Hollywood star Alan Cumming urged fellow Yes voters not to give up campaigning for more powers for Scotland following the defeat.
He tweeted this morning: "My YES friends, let's turn our passion towards ensuring the Devo Max promises the Westminster establishment have made to us are delivered."
He later added: "Yes still means something. Please try to remember that."
The X-Men actor, originally from Aberfeldy in Perthshire, had previously joined Scotland's Deputy First Minister Nicola Sturgeon on the campaign trail for an independent Scotland.
Actor Brian Cox, who campaigned for a Yes vote, told Sky News: "It's disappointing but I'm caught between two emotions because I'm incredibly proud.
"I'm proud of my country, I'm proud of my people, we have excelled in this fight for social democracy and I think we have shaken the political establishment in Westminster and its very roots."
The often divisive broadcaster Piers Morgan had promised he would head back to the US if they were to vote No.
This morning he Tweeted a picture of his passport and boarding card with the caption: "Relax. I'm leaving."
After a barrage of abuse, he added: "I love Scots, even the abusive ones who want to do strange things to my bampot.
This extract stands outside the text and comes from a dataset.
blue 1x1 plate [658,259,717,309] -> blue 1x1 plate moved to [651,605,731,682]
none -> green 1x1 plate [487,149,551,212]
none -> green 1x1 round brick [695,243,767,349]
Glad we're keeping our dysfunctional UK family together."
Comedian Frankie Boyle, who was a strong supporter of independence, said: "I should have expected this, because if you'd asked me to estimate how many c***s there were in Scotland I'd have said about 2 million."
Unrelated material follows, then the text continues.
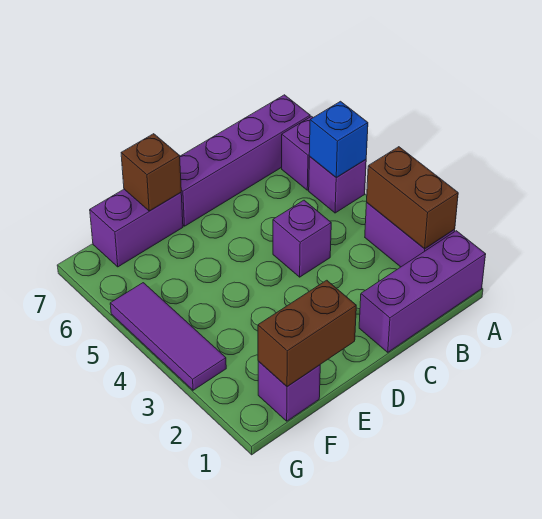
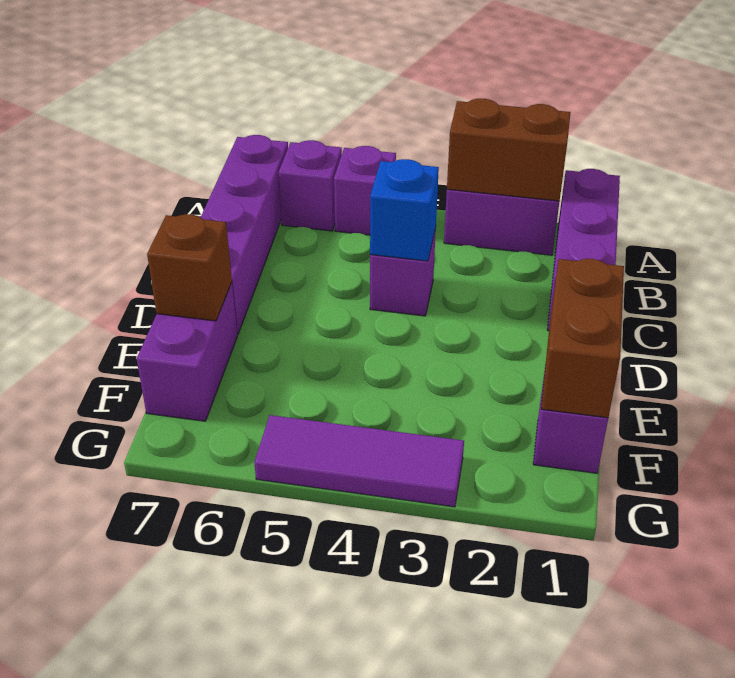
blue 1x1 brick [309,101,368,178] -> blue 1x1 brick moved to [370,159,439,261]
Boyle is due to host a BBC show analysing the results of the referendum.
Chat host Jonathan Ross posted a message online to say: "I'm delighted Scotland is staying with the rest of us, though part of me REALLY wanted to see what was going to happen if they left."
Radio presenter Richard Bacon said: "Correspondents loving saying something fundamental has changed. Whatever that change becomes, it'll make almost no difference to your life."
Comedy actor and writer David Walliams expressed his relief at the result, telling his Twitter followers: "I am so pleased Scotland has voted to stay in the United Kingdom. Wales, don't get any ideas please."
Singer Marc Almond said: "The decision has been made but not all in vain. New greater Powers promised MUST be delivered now. Or else. Good Luck and love to Scotland."
Winner of last year's series of The Apprentice Leah Totton, who now runs a cosmetic surgery clinic, was offering to remove rashly done tattoos from independence supporters.
"Got a 'yes' Scotland tattoo and like it removed following referendum? Possibility to have it done for free if you can come to the clinic today," she said in a message online.